The kids belong to family and friends who weren’t able to get off the island before Dorian made landfall there on Sunday as a Category 5 storm with sustained winds of 185 mph and a storm surge two-stories high, making it the most powerful hurricane on record ever to hit the island.
They have also received coordinates of where they hope to find the children. In some cases, the coordinates have changed five or six times — a sign, they fear, that people are fleeing from one precarious shelter to another.
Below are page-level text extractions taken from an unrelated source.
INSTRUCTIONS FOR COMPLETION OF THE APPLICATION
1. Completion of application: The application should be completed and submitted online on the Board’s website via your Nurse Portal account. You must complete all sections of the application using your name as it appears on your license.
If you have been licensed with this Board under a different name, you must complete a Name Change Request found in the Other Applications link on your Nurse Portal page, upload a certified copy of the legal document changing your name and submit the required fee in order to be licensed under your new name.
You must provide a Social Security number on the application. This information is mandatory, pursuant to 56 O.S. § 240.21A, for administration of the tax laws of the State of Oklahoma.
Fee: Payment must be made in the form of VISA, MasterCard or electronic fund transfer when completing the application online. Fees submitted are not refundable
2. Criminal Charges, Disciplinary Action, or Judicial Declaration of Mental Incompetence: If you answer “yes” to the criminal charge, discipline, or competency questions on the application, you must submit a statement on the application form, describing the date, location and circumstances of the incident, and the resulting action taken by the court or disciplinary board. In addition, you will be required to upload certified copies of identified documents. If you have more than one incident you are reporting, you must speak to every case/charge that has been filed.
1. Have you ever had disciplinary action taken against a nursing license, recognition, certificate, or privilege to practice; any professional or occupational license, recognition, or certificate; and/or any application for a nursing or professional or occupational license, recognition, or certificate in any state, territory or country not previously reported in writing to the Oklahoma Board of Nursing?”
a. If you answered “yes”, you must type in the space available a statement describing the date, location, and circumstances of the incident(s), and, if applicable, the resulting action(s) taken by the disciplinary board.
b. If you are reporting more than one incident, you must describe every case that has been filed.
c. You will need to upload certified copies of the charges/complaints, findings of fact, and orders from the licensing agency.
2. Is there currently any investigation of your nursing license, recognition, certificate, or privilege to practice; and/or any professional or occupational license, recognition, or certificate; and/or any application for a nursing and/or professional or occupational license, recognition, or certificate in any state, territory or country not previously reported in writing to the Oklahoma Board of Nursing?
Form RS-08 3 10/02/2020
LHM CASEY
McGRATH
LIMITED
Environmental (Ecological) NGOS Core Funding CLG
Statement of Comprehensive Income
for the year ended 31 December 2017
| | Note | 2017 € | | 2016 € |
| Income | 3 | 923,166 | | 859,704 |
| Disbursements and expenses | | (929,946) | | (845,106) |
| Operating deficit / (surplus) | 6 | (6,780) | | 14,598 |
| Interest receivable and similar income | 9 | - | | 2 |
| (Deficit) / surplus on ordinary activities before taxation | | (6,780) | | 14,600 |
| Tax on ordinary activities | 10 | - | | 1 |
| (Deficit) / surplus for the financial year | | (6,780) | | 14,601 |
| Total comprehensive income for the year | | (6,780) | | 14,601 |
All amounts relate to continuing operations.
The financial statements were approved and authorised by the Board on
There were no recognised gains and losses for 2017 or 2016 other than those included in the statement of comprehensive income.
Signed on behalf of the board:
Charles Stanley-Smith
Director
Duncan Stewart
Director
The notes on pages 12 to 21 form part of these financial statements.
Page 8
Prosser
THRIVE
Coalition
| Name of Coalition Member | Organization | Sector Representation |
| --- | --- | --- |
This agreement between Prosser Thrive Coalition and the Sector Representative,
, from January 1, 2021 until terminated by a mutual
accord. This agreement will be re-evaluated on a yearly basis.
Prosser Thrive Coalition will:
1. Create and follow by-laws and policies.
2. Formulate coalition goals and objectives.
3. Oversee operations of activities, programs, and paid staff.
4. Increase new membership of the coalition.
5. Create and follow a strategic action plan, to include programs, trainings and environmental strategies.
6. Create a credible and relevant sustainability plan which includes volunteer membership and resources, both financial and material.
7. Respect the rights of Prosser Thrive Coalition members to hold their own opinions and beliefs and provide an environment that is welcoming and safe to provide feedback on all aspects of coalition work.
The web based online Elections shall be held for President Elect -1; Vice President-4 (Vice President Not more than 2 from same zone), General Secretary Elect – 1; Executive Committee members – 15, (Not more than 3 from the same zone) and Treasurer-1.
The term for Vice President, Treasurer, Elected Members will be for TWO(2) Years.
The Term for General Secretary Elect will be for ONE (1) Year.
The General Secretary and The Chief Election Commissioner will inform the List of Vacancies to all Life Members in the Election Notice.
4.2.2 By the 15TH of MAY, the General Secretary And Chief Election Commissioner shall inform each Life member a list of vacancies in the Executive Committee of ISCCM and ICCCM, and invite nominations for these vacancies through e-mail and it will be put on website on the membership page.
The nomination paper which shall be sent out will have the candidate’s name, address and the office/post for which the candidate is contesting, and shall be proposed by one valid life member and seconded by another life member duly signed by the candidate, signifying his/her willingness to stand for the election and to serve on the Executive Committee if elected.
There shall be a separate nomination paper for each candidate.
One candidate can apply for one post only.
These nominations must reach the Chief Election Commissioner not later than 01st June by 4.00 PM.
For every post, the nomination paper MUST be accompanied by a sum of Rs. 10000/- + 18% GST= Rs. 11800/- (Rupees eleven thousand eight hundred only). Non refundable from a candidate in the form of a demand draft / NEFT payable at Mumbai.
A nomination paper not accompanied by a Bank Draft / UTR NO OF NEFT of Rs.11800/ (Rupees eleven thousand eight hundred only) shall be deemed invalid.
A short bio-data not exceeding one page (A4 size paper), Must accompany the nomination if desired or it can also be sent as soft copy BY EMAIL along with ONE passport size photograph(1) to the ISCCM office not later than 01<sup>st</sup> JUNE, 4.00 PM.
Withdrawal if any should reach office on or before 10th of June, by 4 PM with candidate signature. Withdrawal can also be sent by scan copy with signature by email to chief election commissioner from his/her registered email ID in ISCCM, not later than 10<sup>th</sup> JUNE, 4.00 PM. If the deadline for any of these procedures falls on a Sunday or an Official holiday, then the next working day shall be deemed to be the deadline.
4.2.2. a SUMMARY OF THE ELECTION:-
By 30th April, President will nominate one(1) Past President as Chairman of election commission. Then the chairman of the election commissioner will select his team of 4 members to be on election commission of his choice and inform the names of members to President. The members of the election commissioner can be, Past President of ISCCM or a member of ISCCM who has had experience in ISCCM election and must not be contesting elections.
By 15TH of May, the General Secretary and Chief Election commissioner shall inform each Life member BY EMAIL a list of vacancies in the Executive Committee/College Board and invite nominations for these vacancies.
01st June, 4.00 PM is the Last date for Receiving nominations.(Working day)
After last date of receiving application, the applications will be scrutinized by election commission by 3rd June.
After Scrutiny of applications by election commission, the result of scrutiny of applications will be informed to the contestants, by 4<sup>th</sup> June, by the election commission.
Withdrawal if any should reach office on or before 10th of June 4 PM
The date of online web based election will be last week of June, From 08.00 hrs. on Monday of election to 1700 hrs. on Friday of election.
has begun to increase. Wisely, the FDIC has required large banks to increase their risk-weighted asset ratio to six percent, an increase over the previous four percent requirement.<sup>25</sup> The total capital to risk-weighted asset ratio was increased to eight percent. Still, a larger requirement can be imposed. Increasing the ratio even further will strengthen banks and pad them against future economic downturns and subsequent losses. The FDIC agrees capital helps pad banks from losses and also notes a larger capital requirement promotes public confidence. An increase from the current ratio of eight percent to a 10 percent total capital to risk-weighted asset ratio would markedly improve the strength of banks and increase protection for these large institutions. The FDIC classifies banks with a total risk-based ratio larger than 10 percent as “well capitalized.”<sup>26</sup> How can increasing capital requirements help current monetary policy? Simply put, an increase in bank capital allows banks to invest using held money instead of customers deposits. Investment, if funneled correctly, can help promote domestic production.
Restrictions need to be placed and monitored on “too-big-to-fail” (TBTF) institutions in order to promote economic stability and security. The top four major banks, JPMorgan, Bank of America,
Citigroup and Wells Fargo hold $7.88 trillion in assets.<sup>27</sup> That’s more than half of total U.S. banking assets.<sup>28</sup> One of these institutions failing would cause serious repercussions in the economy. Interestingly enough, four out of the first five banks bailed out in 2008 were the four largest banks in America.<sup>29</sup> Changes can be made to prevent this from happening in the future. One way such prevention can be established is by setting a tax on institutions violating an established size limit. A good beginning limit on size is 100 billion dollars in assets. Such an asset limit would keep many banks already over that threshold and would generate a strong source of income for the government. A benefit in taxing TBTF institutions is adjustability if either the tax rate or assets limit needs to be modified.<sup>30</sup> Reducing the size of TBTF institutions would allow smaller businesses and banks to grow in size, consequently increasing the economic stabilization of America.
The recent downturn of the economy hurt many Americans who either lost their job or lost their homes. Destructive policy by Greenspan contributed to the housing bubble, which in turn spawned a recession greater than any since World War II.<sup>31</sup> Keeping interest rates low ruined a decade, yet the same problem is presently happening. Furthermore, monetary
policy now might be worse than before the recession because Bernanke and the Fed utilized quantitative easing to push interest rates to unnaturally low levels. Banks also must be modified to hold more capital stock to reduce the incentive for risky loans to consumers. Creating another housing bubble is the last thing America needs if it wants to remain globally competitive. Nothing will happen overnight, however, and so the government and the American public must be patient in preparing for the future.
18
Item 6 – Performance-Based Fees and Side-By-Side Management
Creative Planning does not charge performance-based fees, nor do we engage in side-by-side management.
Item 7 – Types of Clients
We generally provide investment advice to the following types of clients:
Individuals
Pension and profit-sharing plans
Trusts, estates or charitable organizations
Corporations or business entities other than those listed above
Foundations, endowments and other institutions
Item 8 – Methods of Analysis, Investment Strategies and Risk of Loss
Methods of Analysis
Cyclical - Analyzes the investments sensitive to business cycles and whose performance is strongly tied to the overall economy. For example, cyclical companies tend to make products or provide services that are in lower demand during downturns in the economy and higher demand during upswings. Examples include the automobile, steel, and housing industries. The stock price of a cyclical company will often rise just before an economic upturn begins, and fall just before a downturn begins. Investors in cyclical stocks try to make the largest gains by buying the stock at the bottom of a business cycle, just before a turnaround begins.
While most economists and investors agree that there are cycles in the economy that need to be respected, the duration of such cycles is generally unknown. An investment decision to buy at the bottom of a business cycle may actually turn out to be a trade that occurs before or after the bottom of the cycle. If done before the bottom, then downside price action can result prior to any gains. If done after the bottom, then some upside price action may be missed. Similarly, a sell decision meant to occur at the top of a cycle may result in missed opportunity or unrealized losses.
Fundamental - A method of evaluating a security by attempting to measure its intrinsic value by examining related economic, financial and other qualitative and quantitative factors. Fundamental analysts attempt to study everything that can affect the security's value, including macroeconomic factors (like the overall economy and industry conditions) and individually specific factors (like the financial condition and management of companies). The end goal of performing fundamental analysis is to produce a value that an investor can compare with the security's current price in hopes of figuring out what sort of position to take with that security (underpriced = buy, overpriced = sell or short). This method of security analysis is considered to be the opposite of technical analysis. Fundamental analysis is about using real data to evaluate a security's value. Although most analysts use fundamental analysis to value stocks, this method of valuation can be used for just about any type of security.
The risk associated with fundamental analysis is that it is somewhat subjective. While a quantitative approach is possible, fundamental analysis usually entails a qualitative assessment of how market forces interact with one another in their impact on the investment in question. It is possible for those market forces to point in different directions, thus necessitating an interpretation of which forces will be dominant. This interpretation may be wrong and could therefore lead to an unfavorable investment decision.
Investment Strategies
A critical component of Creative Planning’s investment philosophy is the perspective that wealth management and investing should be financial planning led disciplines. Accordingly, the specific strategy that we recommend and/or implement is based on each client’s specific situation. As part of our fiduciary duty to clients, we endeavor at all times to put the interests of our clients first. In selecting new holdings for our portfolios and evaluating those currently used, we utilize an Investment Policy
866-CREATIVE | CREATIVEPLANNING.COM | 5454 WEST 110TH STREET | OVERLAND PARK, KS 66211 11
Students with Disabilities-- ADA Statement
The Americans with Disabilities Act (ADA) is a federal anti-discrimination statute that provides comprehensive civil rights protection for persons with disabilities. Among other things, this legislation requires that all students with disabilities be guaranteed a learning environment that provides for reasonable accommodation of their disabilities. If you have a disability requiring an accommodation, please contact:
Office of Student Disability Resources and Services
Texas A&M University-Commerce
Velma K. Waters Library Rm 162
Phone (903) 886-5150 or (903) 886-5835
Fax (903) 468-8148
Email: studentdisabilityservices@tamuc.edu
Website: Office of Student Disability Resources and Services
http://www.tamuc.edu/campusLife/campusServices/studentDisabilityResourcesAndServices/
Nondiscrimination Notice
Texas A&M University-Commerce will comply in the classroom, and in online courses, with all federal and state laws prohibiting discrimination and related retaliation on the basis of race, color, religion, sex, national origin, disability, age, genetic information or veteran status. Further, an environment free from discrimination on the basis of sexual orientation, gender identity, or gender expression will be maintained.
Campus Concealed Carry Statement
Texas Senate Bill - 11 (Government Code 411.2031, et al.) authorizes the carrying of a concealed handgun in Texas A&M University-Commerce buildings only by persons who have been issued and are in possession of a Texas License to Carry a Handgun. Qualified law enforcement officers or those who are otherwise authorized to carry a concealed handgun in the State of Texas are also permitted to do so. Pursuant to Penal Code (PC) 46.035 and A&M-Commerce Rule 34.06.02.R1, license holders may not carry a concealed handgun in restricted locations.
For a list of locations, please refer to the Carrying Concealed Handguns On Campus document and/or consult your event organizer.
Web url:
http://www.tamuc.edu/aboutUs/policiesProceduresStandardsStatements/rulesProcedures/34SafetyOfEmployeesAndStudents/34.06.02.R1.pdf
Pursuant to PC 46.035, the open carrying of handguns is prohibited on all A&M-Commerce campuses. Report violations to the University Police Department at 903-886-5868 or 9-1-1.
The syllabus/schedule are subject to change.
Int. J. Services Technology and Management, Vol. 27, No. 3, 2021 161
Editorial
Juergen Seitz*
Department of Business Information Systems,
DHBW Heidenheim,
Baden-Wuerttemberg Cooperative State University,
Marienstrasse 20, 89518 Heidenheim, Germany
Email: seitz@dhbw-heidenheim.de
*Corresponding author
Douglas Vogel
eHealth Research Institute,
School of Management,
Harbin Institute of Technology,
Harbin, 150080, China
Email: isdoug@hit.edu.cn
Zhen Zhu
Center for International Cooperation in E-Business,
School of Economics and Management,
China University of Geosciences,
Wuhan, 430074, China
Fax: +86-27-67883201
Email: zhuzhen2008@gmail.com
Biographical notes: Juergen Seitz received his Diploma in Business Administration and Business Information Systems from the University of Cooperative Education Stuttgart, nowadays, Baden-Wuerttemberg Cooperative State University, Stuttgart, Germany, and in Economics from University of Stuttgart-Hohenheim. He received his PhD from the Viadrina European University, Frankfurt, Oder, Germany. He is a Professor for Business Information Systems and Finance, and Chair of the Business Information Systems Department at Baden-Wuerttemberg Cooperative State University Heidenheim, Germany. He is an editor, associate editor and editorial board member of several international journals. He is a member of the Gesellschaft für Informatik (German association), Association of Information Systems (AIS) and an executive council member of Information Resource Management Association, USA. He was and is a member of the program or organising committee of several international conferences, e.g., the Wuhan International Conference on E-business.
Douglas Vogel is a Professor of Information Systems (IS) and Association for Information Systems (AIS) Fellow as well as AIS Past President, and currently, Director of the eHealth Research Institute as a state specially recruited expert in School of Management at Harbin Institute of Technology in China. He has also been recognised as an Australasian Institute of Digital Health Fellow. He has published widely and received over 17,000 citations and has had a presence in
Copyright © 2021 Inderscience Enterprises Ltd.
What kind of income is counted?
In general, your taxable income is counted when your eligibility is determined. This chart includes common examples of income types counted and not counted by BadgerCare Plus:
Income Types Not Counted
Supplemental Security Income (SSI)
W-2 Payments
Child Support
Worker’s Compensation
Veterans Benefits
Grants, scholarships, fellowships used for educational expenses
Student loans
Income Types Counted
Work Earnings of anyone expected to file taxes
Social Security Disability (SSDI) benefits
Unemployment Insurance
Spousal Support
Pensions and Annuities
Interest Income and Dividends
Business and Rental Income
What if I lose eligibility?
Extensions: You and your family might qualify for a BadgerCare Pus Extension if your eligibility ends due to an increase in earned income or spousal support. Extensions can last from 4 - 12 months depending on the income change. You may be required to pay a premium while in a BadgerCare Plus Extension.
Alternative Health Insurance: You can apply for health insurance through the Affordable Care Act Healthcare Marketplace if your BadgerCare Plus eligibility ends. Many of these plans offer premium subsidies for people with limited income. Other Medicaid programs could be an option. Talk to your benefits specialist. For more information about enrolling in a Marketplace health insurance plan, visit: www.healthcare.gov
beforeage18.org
The couple, who run a construction company and design studio in Marsh Harbour, have helped many of their clients over the years build hurricane-resistant homes. But Dorian was different.
Four days after the hurricane hit, the couple also fear their isolated family and friends are likely growing desperate.
They’re taking diapers, water, baby food and other first aid items, but it’s unclear how long they will wait to get to the islands. The couple were competing with the Bahamian military, aid organizations and the global media to find room on a flight.
Aerial footage of Great Abaco in the northwestern Bahamas revealed the decimation Dorian left behind after making
After flying over the devastated islands on Tuesday, Bahamian Prime Minister Hubert Minnis called the storm’s aftermath “one of the greatest national crises in our country’s history.”
At least seven people have died and many more have been reported missing as a result of Dorian, which decimated most of the homes in Marsh Harbour, the capital of Great Abaco, and wiped out a shantytown known as The Mudd.
The storm’s high winds and muddy brown storm water took out hospitals and airports, deluged roadways and trapped people in their homes. A group of 30 people were rescued from floodwaters in the Abaco Islands on Tuesday, but many more needed help as search-and-rescue operations were underway.
About 400 people took shelter at the clinic in Marsh Harbour, the Pan American Health Organization reported. At least 20 critical patients were evacuated from Abaco to the Princess Margaret Hospital in Nassau.
Extensive flooding in Abaco and Grand Bahama Island, where Dorian stalled for two days, damaged the Rand Memorial Hospital in Freeport, contributing to a public health challenge.
In response to the crisis, Florida Rep. Shevrin Jones, a Democrat who has family in the Bahamas, called on the Trump administration and federal lawmakers to make it easier for Bahamians fleeing the storm’s aftermath to enter the United States.
With many parts of the Bahamas unreachable by officials, many residents took it upon themselves to help their neighbors. Bahamians used jet skis and a bulldozer to rescue trapped residents as the U.S. Coast Guard, Britain’s Royal Navy and aid groups tried to get food and medicine to survivors. By Tuesday, at least 29 people had been rescued.
By nightfall Tuesday, with no power on Great Abaco and much of the island cut off from communication, reports of looting and lawlessness surfaced on social media, where scores of people shared cellphone videos, pictures and other personal accounts of Dorian’s destruction.
Minnis said his government will be increasing security on the island. The prime minister and his team had tried to travel to Grand Bahama island but had to turn back due to weather.